Если мы спокойно и легко относимся к самому страшному, чем могут грозить нам наисуровейшие законы и самые жестокие властители, в чем власть фортуны достигает своего наивысшего предела, – если мы знаем, что смерть не есть зло, а значит, и не обида, то насколько же легче мы будем переносить все остальное: утраты и муки, позор и перемену мест, смерть близких, разлуки и раздоры. Даже если все это хлынет на мудреца одновременно, он не пойдет ко дну; тем более не станет он горевать и предаваться отчаянию, если подобные удары будут наноситься ему по одному. Но если он не теряет самообладания, когда его обижает фортуна, то насколько спокойнее относится он к обидам от людей, хотя бы и самых могущественных; ведь он знает, что они – всего лишь орудия фортуны.
9. Все подобные вещи мудрец терпеливо переносит, как зимние морозы и бури, как болезни и приступы лихорадки и прочие неприятные случайности. Нет никого, о ком бы он держался достаточно высокого мнения, чтобы думать, что тот хотя бы в одном своем поступке мог руководствоваться разумным решением; ибо такое свойственно одному лишь мудрецу. Все же прочие действуют не по разумному решению, но по заблуждению, по злобе или следуя неуправляемым душевным порывам, так что их поступки мудрец относит к числу случайностей. Но вихрь случайностей всегда свирепствует вокруг нас, ударяя куда попало.

Список заданий —
**a.** Ответьте на вопросы по отрывку о мудреце и фортуне.
(i) Что, согласно отрывку, не есть зло?
(ii) С чем сравниваются вещи, которые мудрец терпеливо переносит?
(iii) Как, по отрывку, действуют все прочие, кроме мудреца?
**b.** Подставьте в отрывок о мудреце и фортуне «потери и страдания» вместо «утраты и муки» и приведите получившийся текст от «Если мы спокойно» до «лишь орудия фортуны.».
**c.** Подхватите отрывок о мудреце и фортуне и продолжите его после последнего предложения.

Данные для анализа —

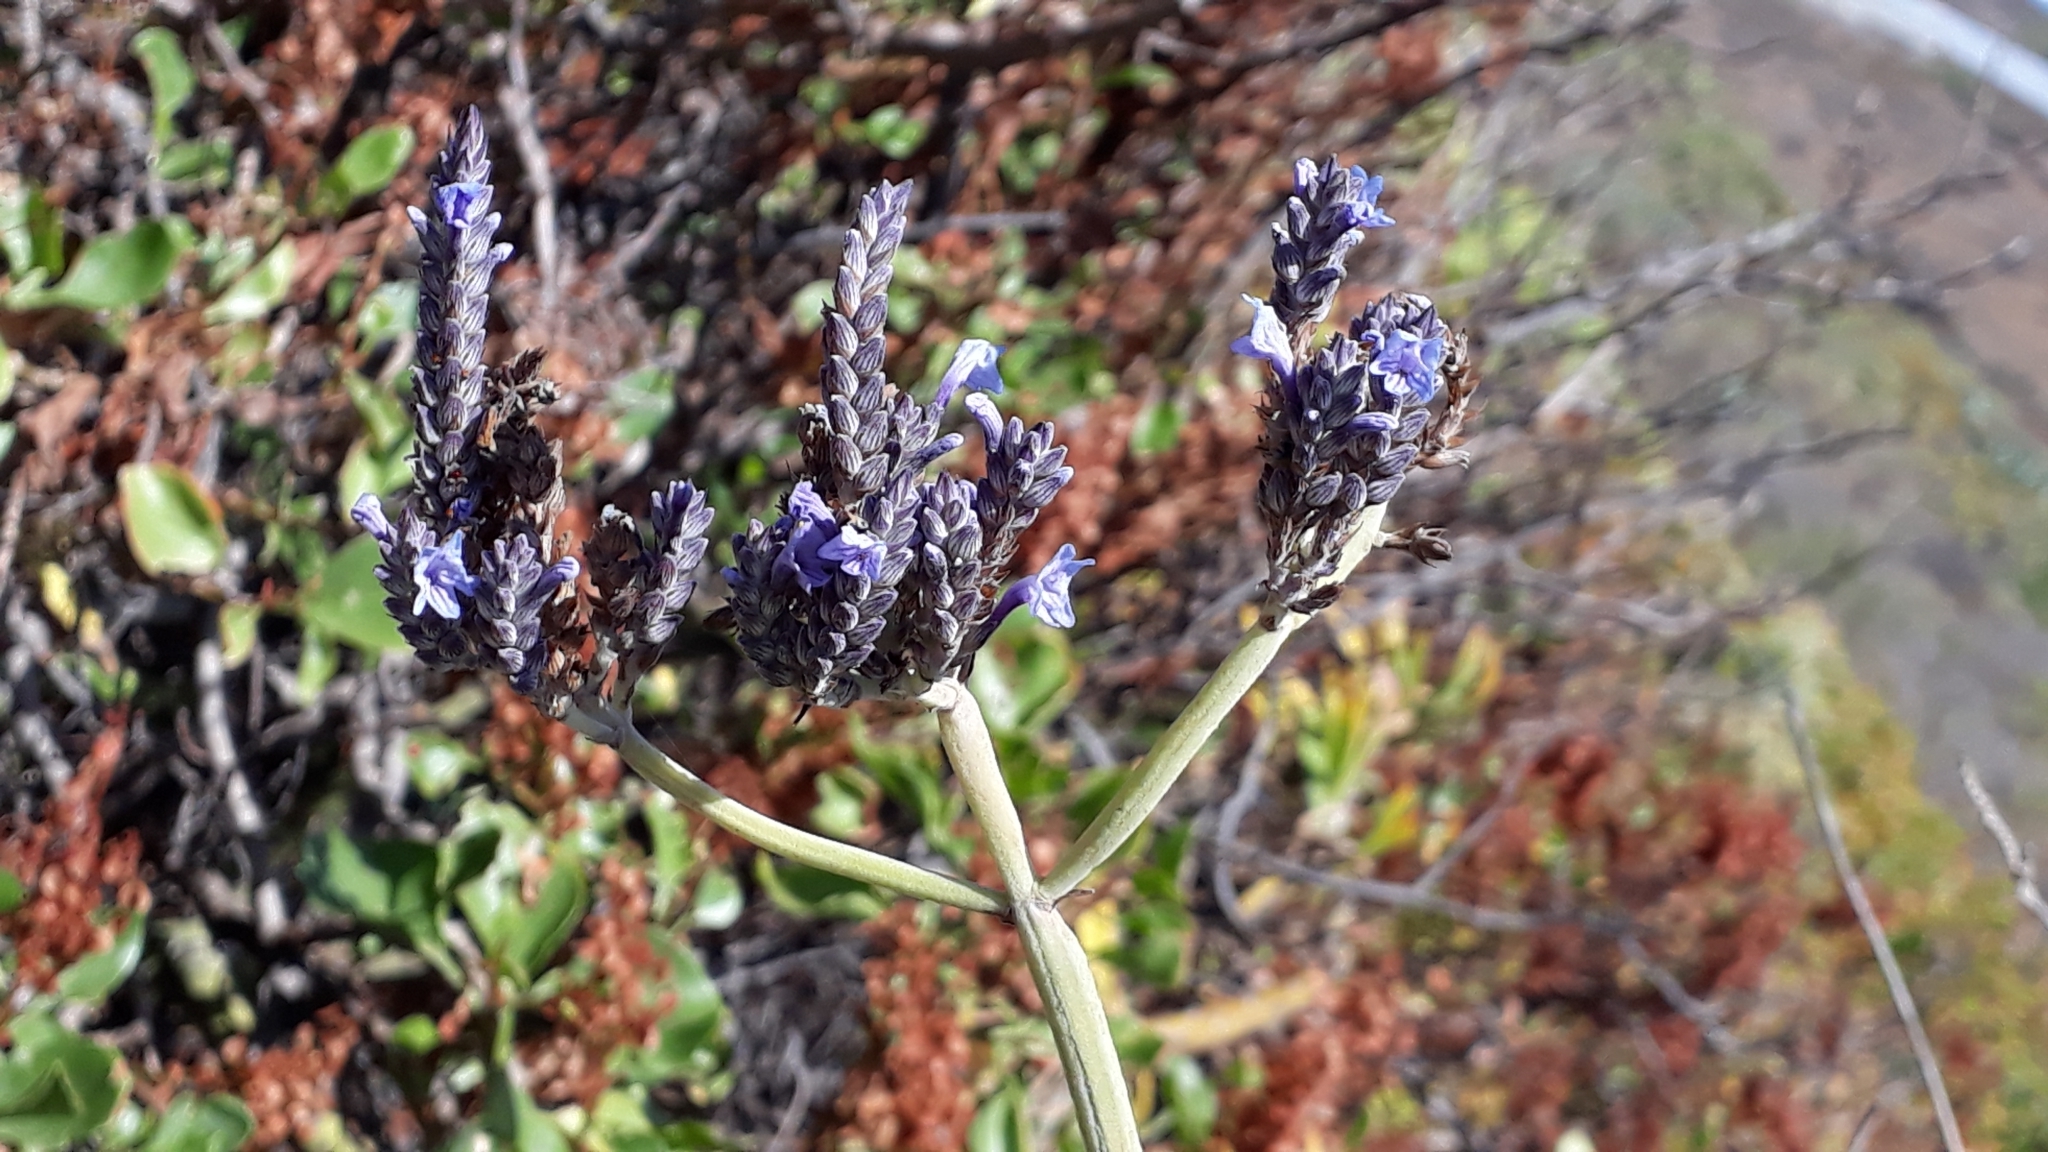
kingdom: Plantae
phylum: Tracheophyta
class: Magnoliopsida
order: Lamiales
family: Lamiaceae
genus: Lavandula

Ответы —
**a.**
(i) Смерть.
(ii) С зимними морозами и бурями, с болезнями и приступами лихорадки и с прочими неприятными случайностями.
(iii) Не по разумному решению, а по заблуждению, по злобе или следуя неуправляемым душевным порывам.

**b.**
Если мы спокойно и легко относимся к самому страшному, чем могут грозить нам наисуровейшие законы и самые жестокие властители, в чем власть фортуны достигает своего наивысшего предела, – если мы знаем, что смерть не есть зло, а значит, и не обида, то насколько же легче мы будем переносить все остальное: потери и страдания, позор и перемену мест, смерть близких, разлуки и раздоры. Даже если все это хлынет на мудреца одновременно, он не пойдет ко дну; тем более не станет он горевать и предаваться отчаянию, если подобные удары будут наноситься ему по одному. Но если он не теряет самообладания, когда его обижает фортуна, то насколько спокойнее относится он к обидам от людей, хотя бы и самых могущественных; ведь он знает, что они – всего лишь орудия фортуны.

**c.**
Подумай также о том, что обида чаще всего питается нашим страхом, когда нас пытаются подвергнуть опасности, например подсылают тайно доносчика, или выдвигают против нас ложное обвинение, всячески возбуждают ненависть к нам у людей власть имущих, или подстраивают другие западни, принятые среди одетых в тогу38 разбойников. Не реже случаются обиды и оттого, что у кого-то перехватят прибыль, на которую он рассчитывал, или обойдут наградой, которой он долго добивался; уплывет наследство, которое человек уже заполучил было ценой тяжких трудов, или кто-то перебьет благосклонность богатого и щедрого дома. Мудрец избегает всего этого, ибо не живет ни надеждой, ни страхом.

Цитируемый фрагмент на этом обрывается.